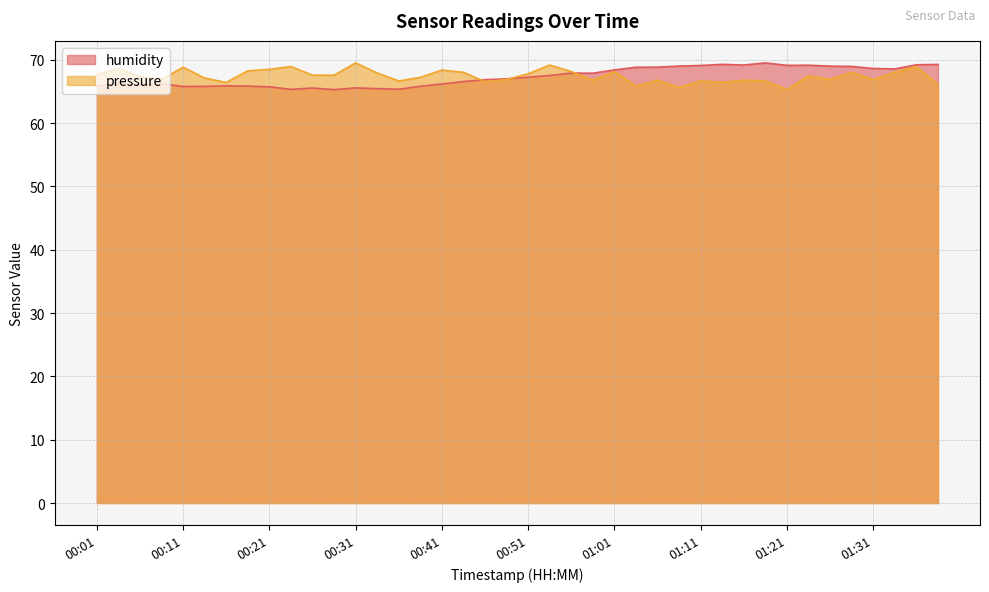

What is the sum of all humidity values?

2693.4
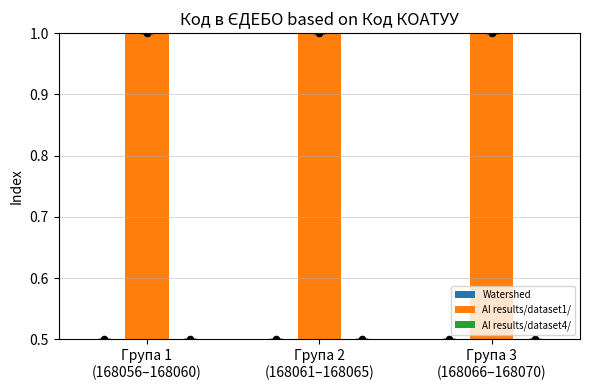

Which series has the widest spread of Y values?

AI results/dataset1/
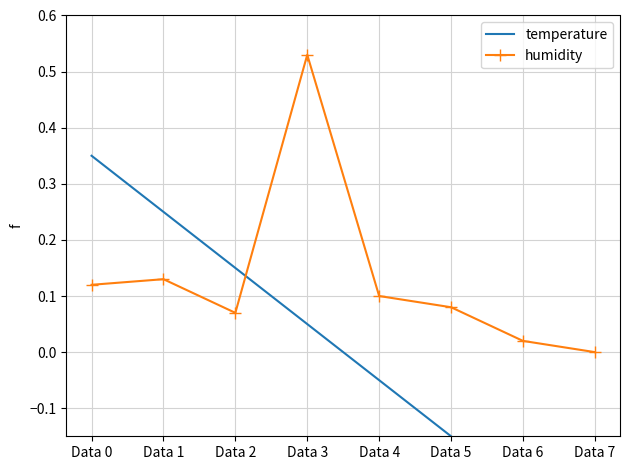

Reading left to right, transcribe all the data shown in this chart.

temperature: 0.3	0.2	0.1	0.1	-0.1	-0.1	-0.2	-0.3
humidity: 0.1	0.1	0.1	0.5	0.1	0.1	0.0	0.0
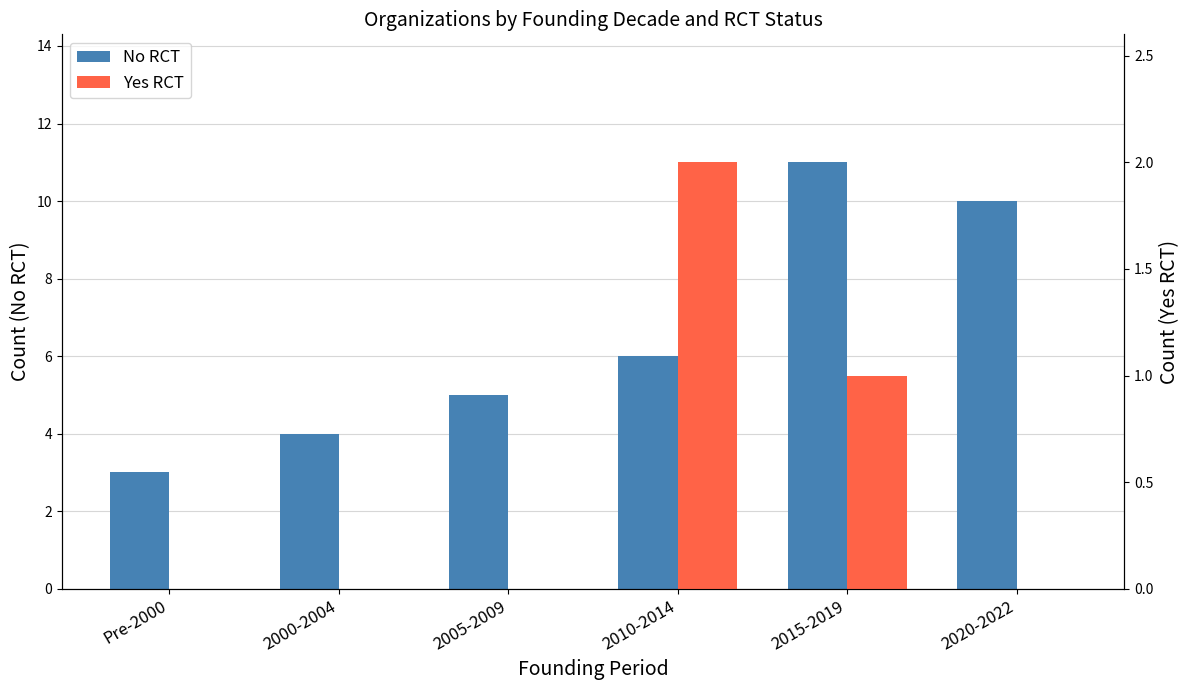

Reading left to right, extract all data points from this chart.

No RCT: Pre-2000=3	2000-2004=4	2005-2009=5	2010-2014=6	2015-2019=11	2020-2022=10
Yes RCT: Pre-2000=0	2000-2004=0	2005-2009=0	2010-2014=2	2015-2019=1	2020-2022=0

-- TO-DO ITEM --
Copy out the lines from the one containing "Reading left to right, transcribe" through the last line, leaving out the pictures.

-- FINISHED TASK --
Reading left to right, transcribe all the data shown in this chart.

temperature: 0.3	0.2	0.1	0.1	-0.1	-0.1	-0.2	-0.3
humidity: 0.1	0.1	0.1	0.5	0.1	0.1	0.0	0.0

Reading left to right, extract all data points from this chart.

No RCT: Pre-2000=3	2000-2004=4	2005-2009=5	2010-2014=6	2015-2019=11	2020-2022=10
Yes RCT: Pre-2000=0	2000-2004=0	2005-2009=0	2010-2014=2	2015-2019=1	2020-2022=0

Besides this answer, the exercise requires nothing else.